ENH: allow storing ExtensionArrays in Index by jbrockmendel · Pull Request #43930 · pandas-dev/pandas (original) (raw)
The general ExtensionEngine seems to work with an actual ExtensionArray. An alternative could be to have it work an an ndarray that the EA could provide? Although a potential disadvantage of that approach is then that such an ndarray needs to be materialized always (in case this EA -> ndarray conversion is costly), while the the current way doesn't need that (but also cannot make use of existing optimized engines).
I chose to keep the EA intact instead of casting to ndarray bc most cases (for get_loc, the main concern) can use EA methods (searchsorted, __eq__
) directly.
I suspect many cases will be able to use NDArrayBackedExtensionArray, in which case using one of the non-EA engines would be nice. I haven't implemented a way of doing that.
For example, for the NullableEngine, you are currently not using any hash table. Did you look at that / decide that is not possible or desirable? Or is that a potential future improvement, and you are focusing first on getting it working with a base implementation?
Right, first trying to get everything working, then will look at optimizations. (Also for NullableEngine.get_loc at least I have a different optimization in mind I want to try first).
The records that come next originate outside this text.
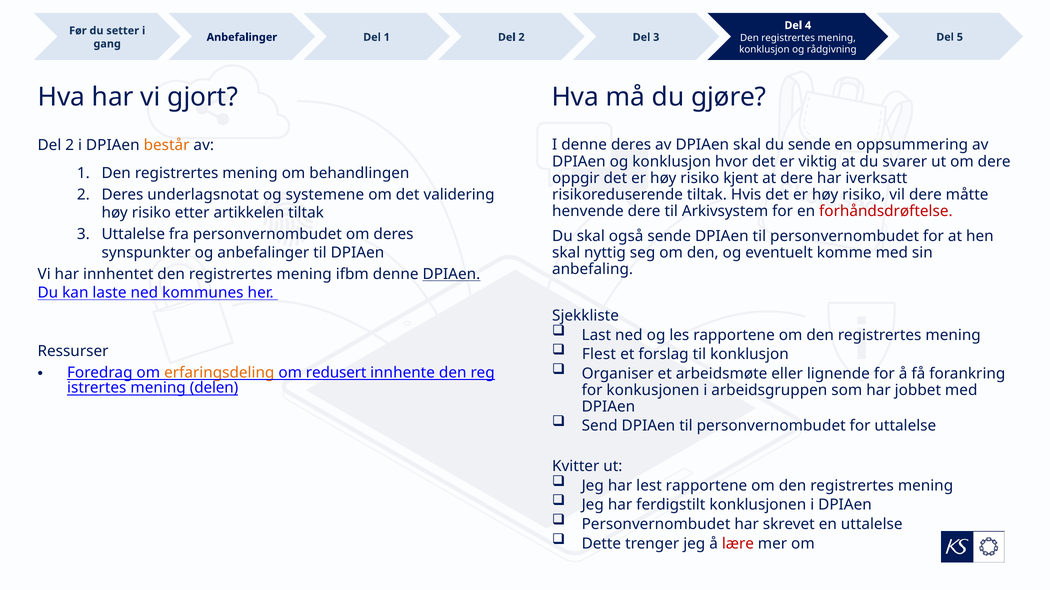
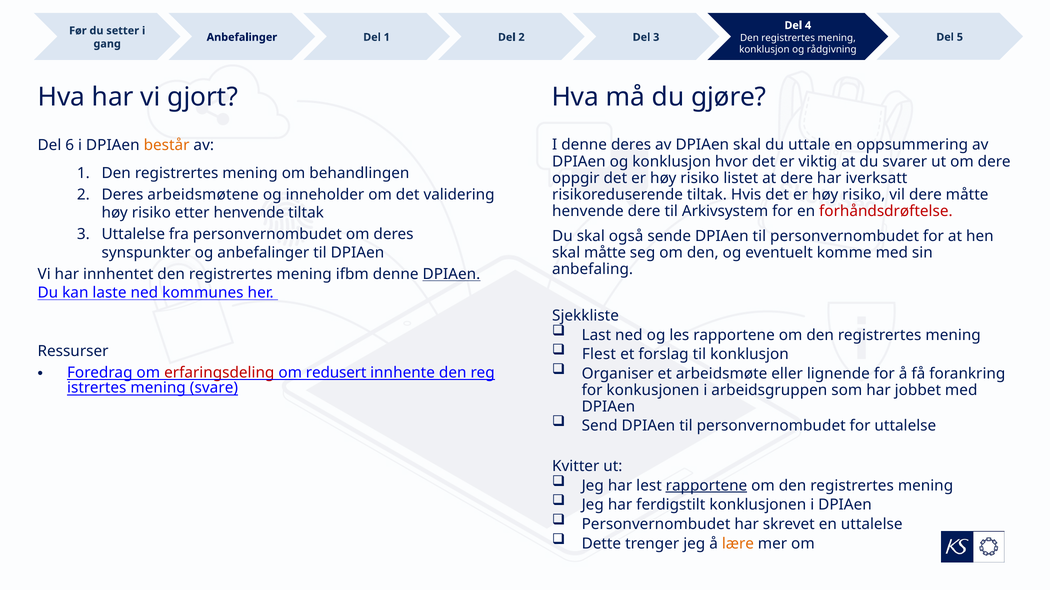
2 at (70, 145): 2 -> 6
du sende: sende -> uttale
kjent: kjent -> listet
underlagsnotat: underlagsnotat -> arbeidsmøtene
systemene: systemene -> inneholder
etter artikkelen: artikkelen -> henvende
skal nyttig: nyttig -> måtte
erfaringsdeling colour: orange -> red
delen: delen -> svare
rapportene at (706, 486) underline: none -> present
lære colour: red -> orange
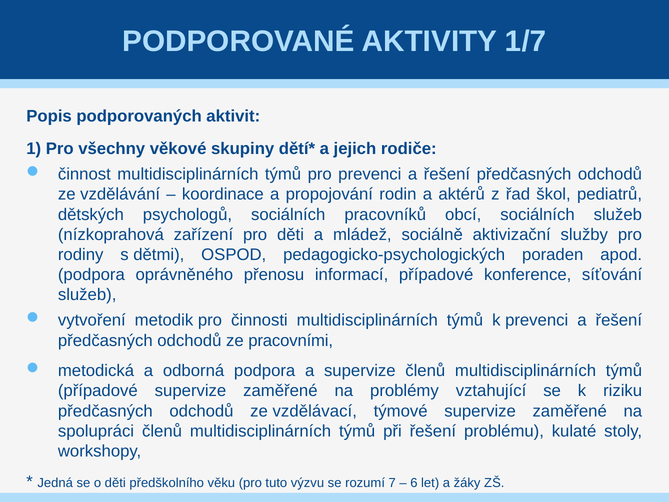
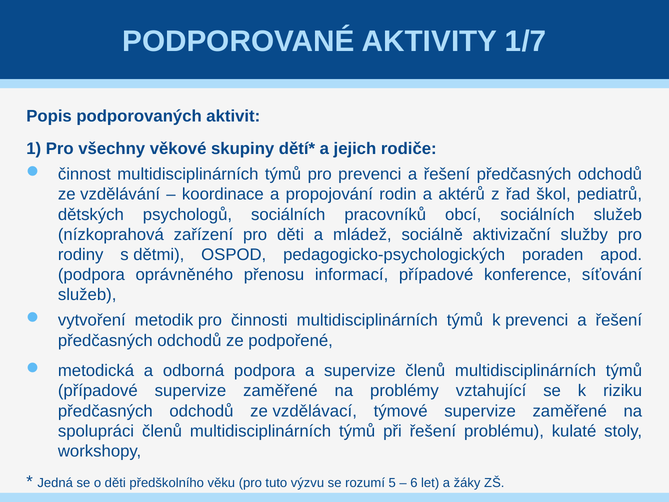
pracovními: pracovními -> podpořené
7: 7 -> 5
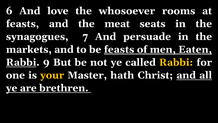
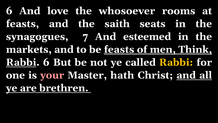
meat: meat -> saith
persuade: persuade -> esteemed
Eaten: Eaten -> Think
Rabbi 9: 9 -> 6
your colour: yellow -> pink
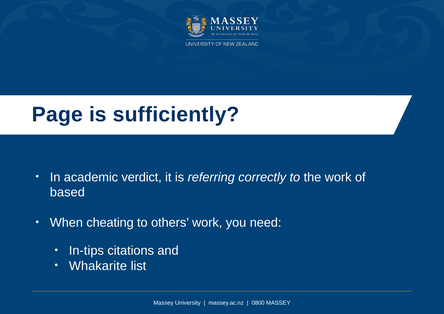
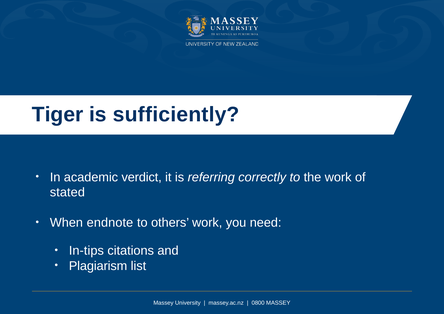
Page: Page -> Tiger
based: based -> stated
cheating: cheating -> endnote
Whakarite: Whakarite -> Plagiarism
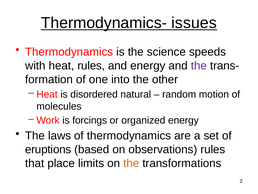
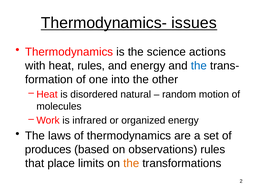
speeds: speeds -> actions
the at (199, 65) colour: purple -> blue
forcings: forcings -> infrared
eruptions: eruptions -> produces
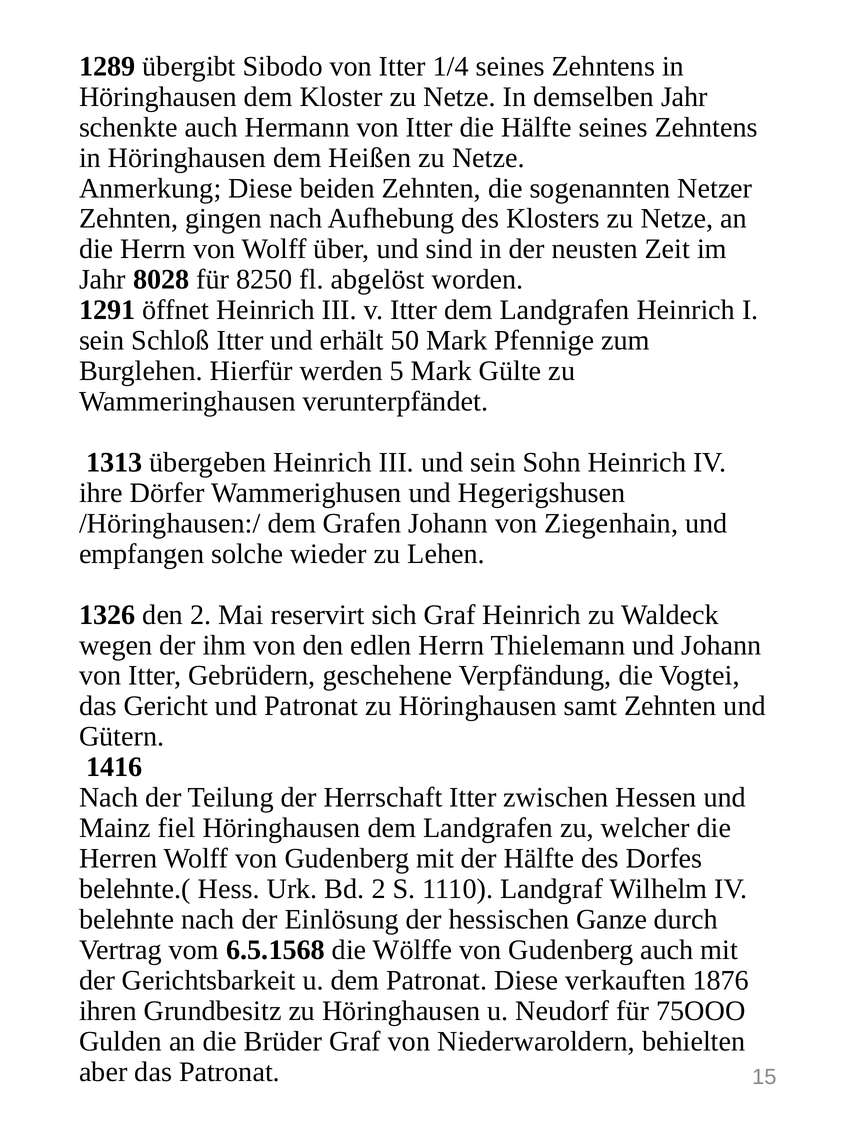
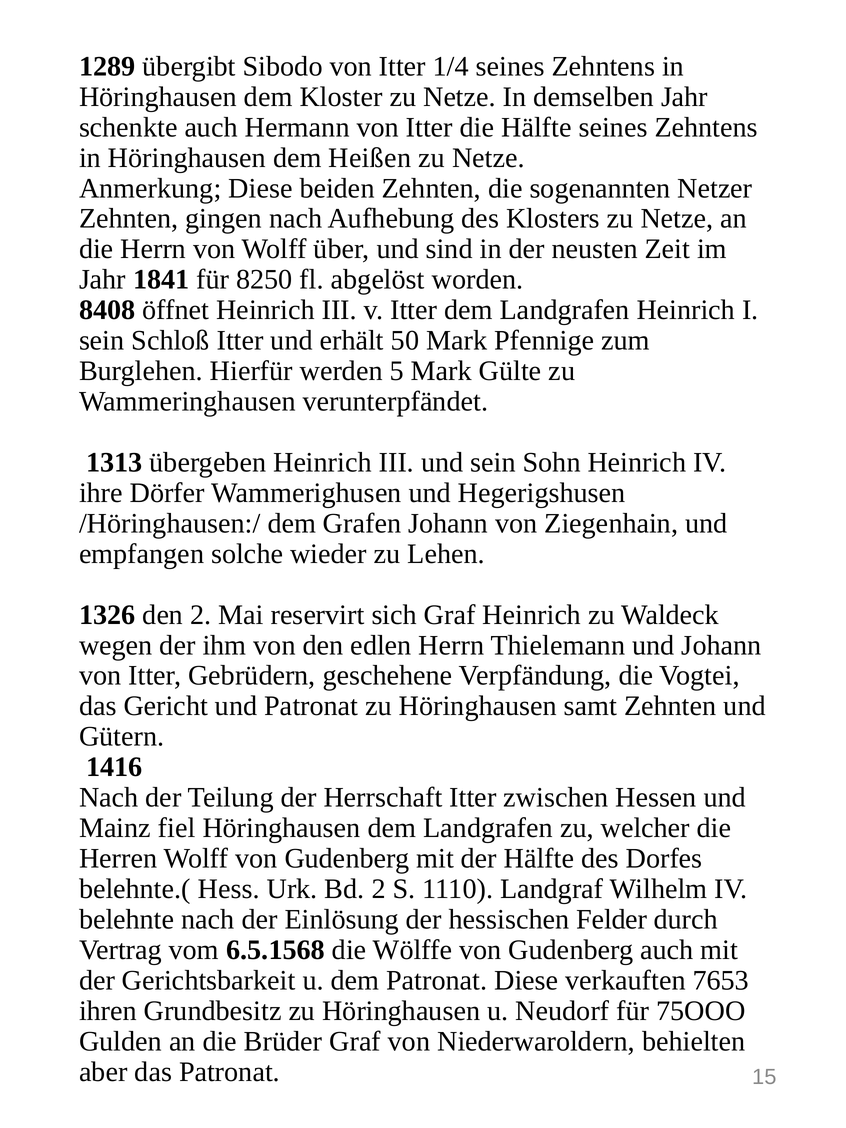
8028: 8028 -> 1841
1291: 1291 -> 8408
Ganze: Ganze -> Felder
1876: 1876 -> 7653
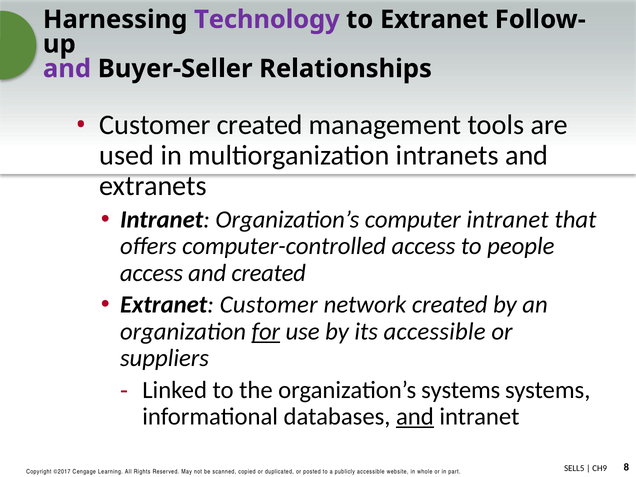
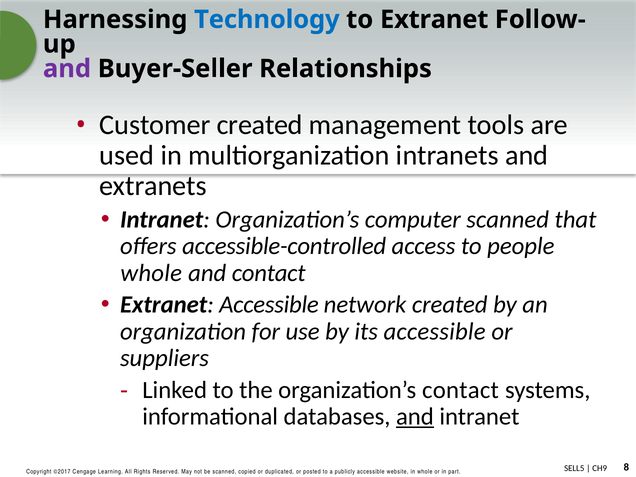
Technology colour: purple -> blue
computer intranet: intranet -> scanned
computer-controlled: computer-controlled -> accessible-controlled
access at (151, 273): access -> whole
and created: created -> contact
Extranet Customer: Customer -> Accessible
for underline: present -> none
organization’s systems: systems -> contact
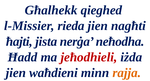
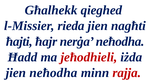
jista: jista -> ħajr
jien waħdieni: waħdieni -> neħodha
rajja colour: orange -> red
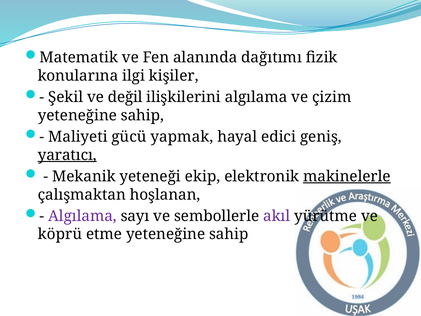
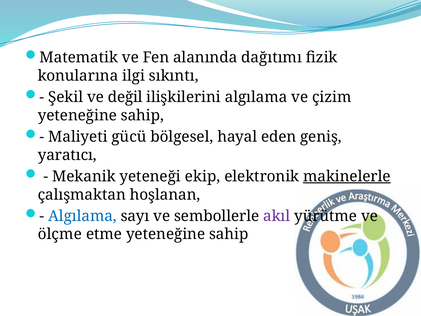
kişiler: kişiler -> sıkıntı
yapmak: yapmak -> bölgesel
edici: edici -> eden
yaratıcı underline: present -> none
Algılama at (83, 216) colour: purple -> blue
köprü: köprü -> ölçme
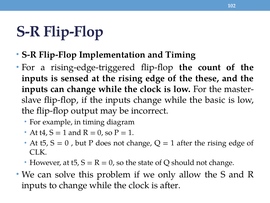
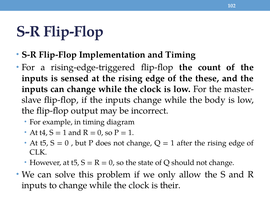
basic: basic -> body
is after: after -> their
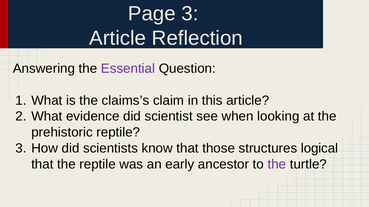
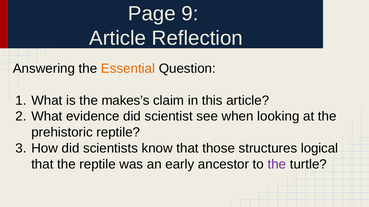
Page 3: 3 -> 9
Essential colour: purple -> orange
claims’s: claims’s -> makes’s
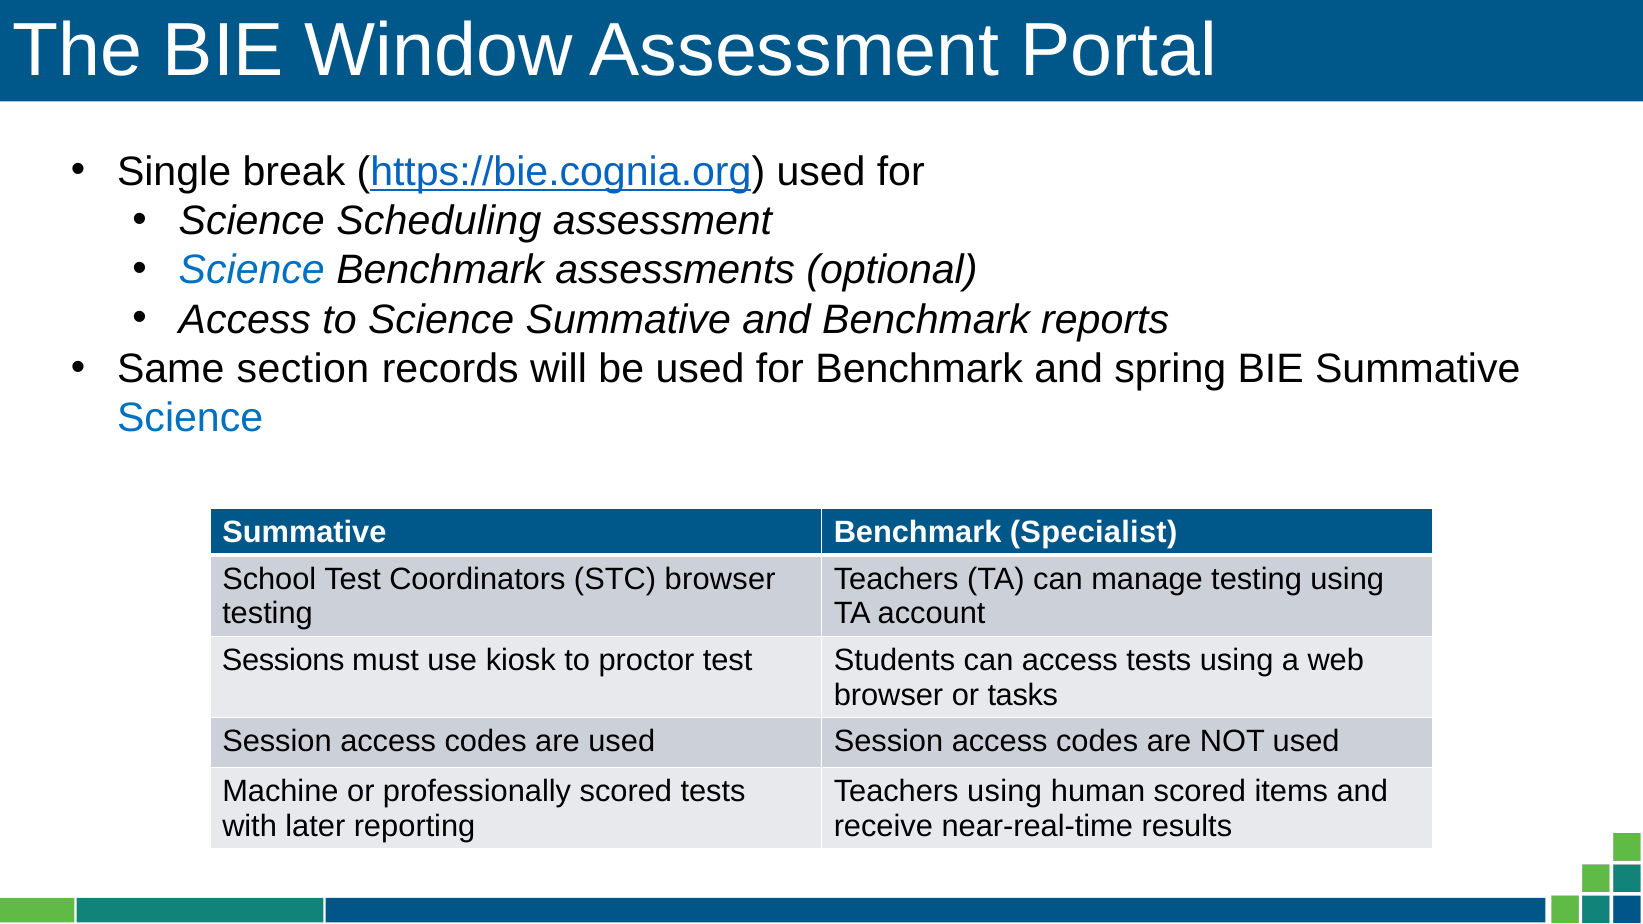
For reviewability: I suppose that in theory some of the changes in Index class are mostly for allowing to store an EA in the Index, somewhat independent of the engine changes, and thus could be done separately?
Yep, a bunch of my recent PRs have been exactly that. More coming up, e.g. eq_NA_compat
fixes problems with Index[object] containing pd.NA (though the function needs to be re-written) so i'll break that off before long. Also the float16 check in FloatingArray and the isna check in testing.pyx.
the nullable dtypes could use an object dtype array for the engine (if that's not buggy with NA), and that could then also work for starting the Index implementation and tests).
ATM the NullableEngine isn't a pain point. The remaining test failures are mostly in setops (xref #44000) and value_counts ordering.